- _What to produce_:
Retype every line of the listing below word for word, leaving the pictures out.

- _Supplied data_:
## begin
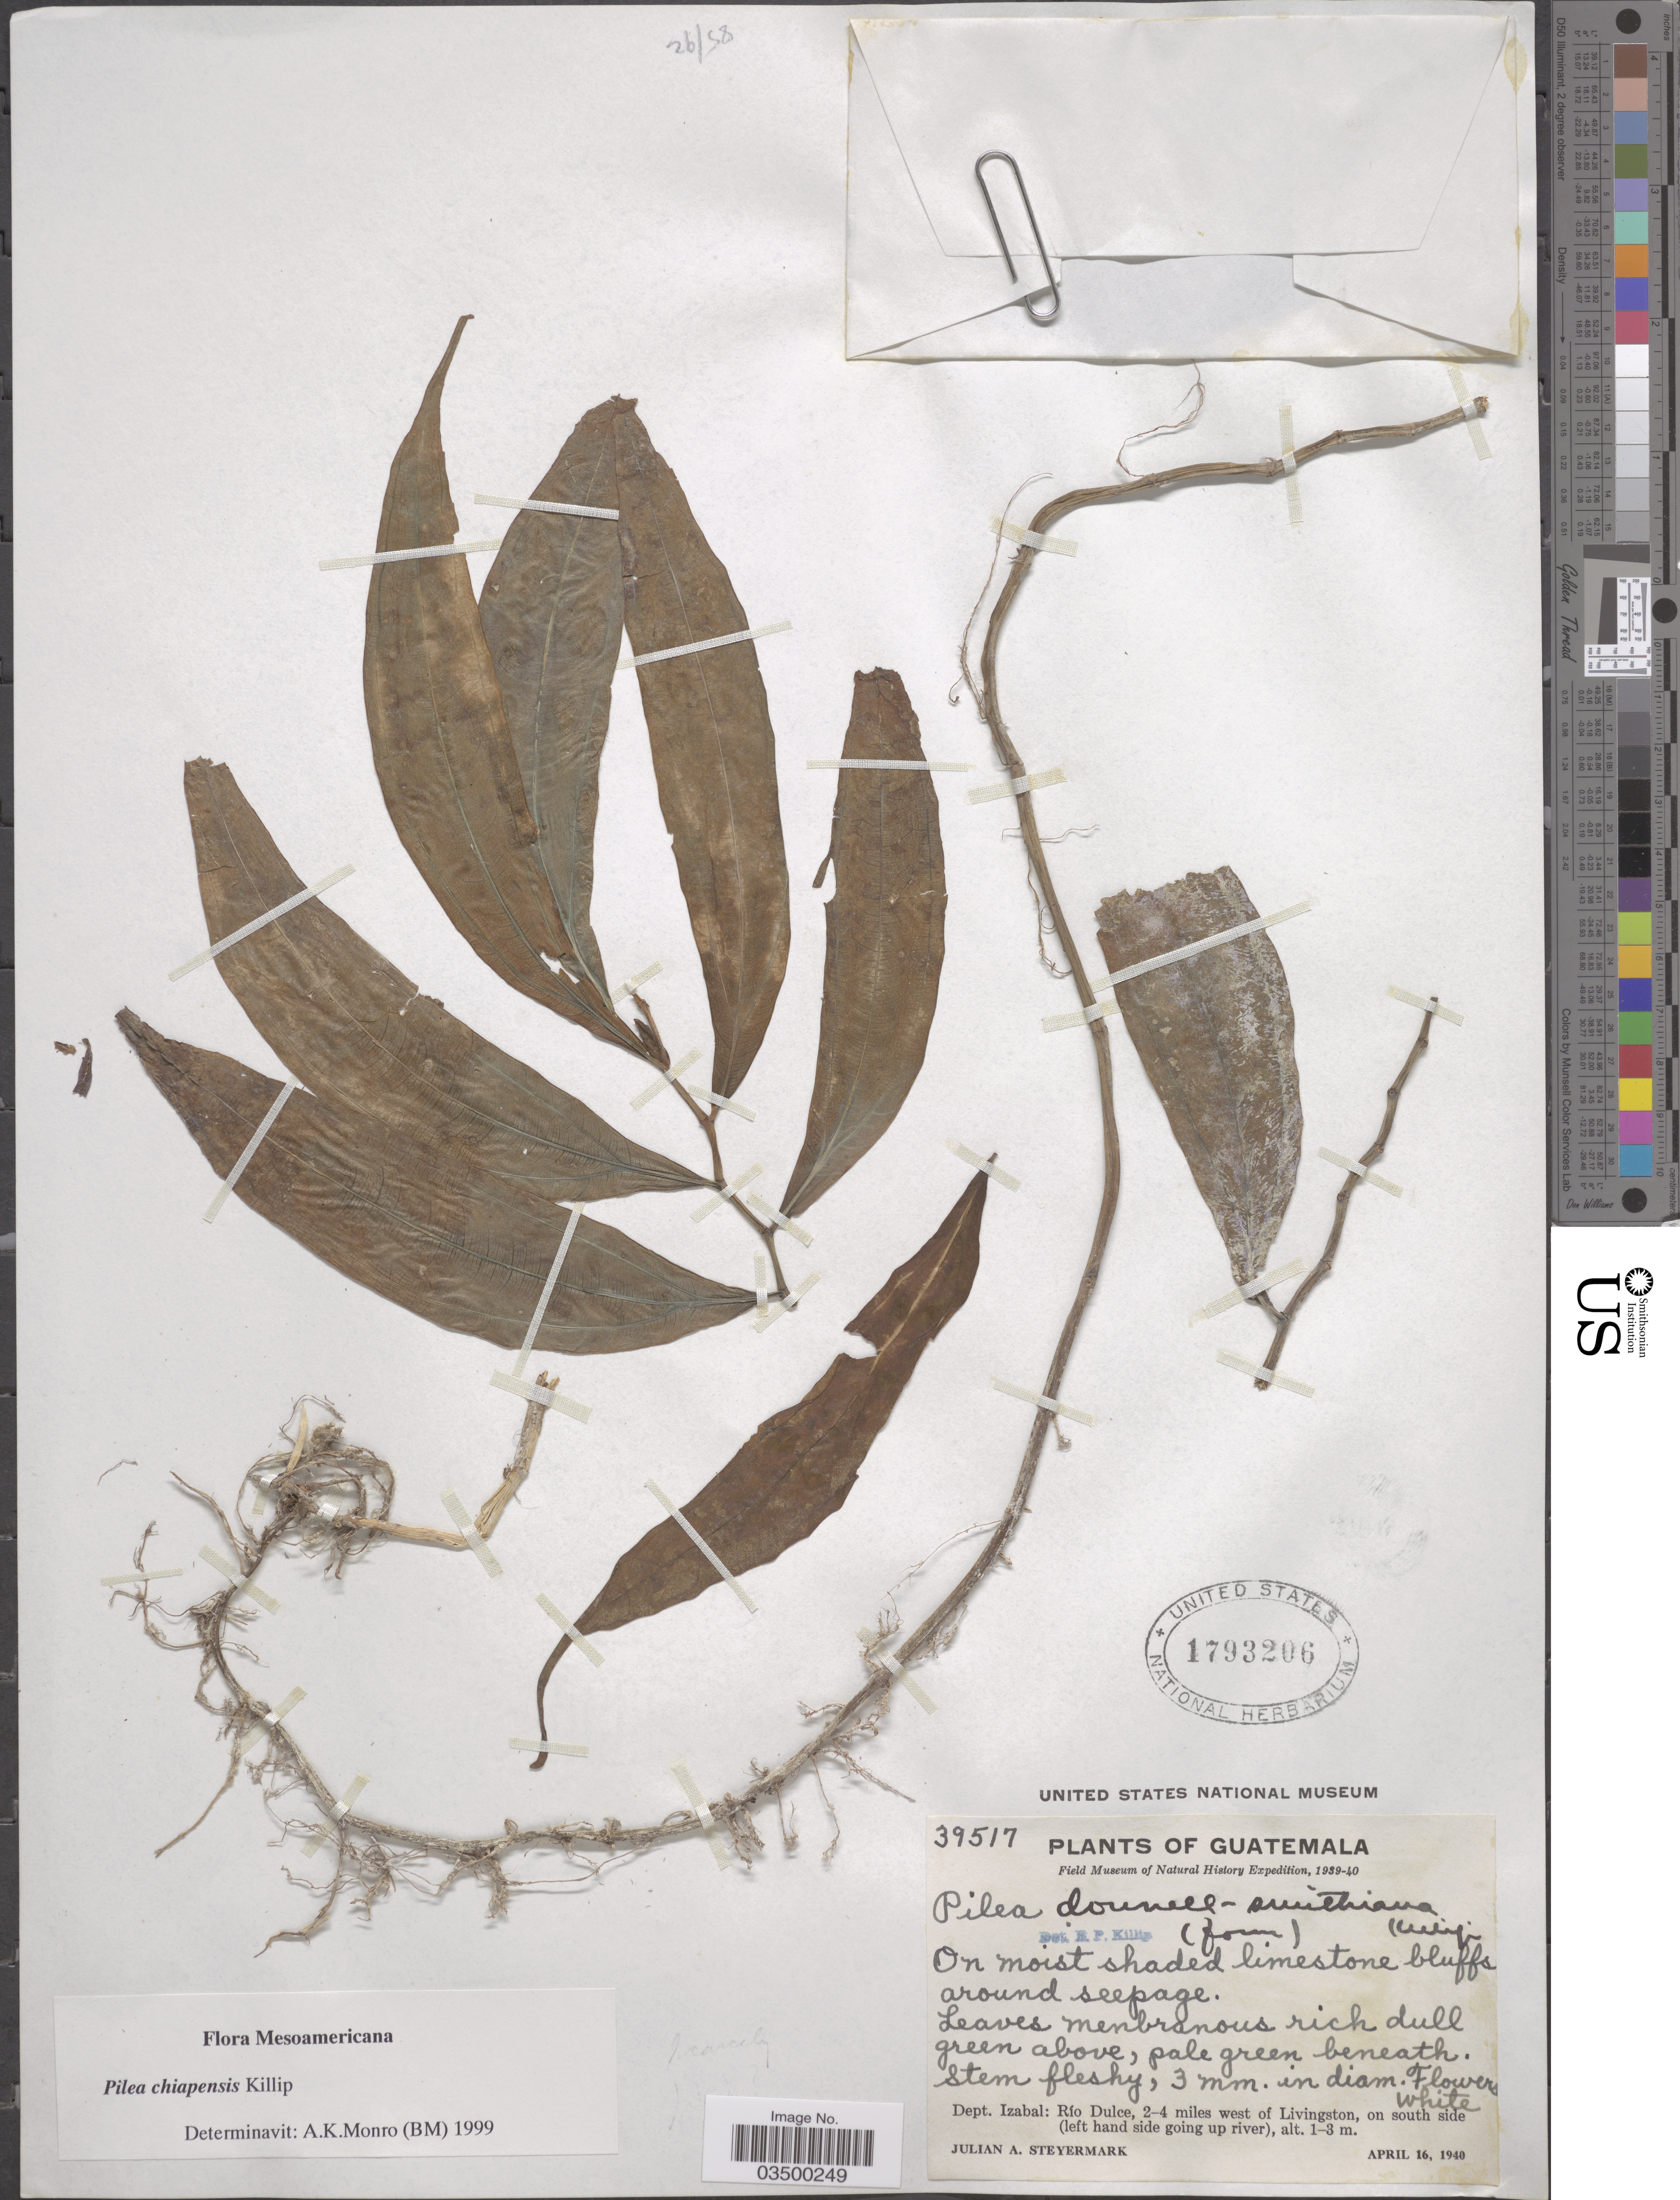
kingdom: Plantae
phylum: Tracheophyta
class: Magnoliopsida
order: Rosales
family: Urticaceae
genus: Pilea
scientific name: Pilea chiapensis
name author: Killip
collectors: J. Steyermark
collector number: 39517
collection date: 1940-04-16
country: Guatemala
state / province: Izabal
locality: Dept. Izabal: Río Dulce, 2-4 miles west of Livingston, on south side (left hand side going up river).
## end
- _Result of this exercise_:
kingdom: Plantae
phylum: Tracheophyta
class: Magnoliopsida
order: Rosales
family: Urticaceae
genus: Pilea
scientific name: Pilea chiapensis
name author: Killip
collectors: J. Steyermark
collector number: 39517
collection date: 1940-04-16
country: Guatemala
state / province: Izabal
locality: Dept. Izabal: Río Dulce, 2-4 miles west of Livingston, on south side (left hand side going up river).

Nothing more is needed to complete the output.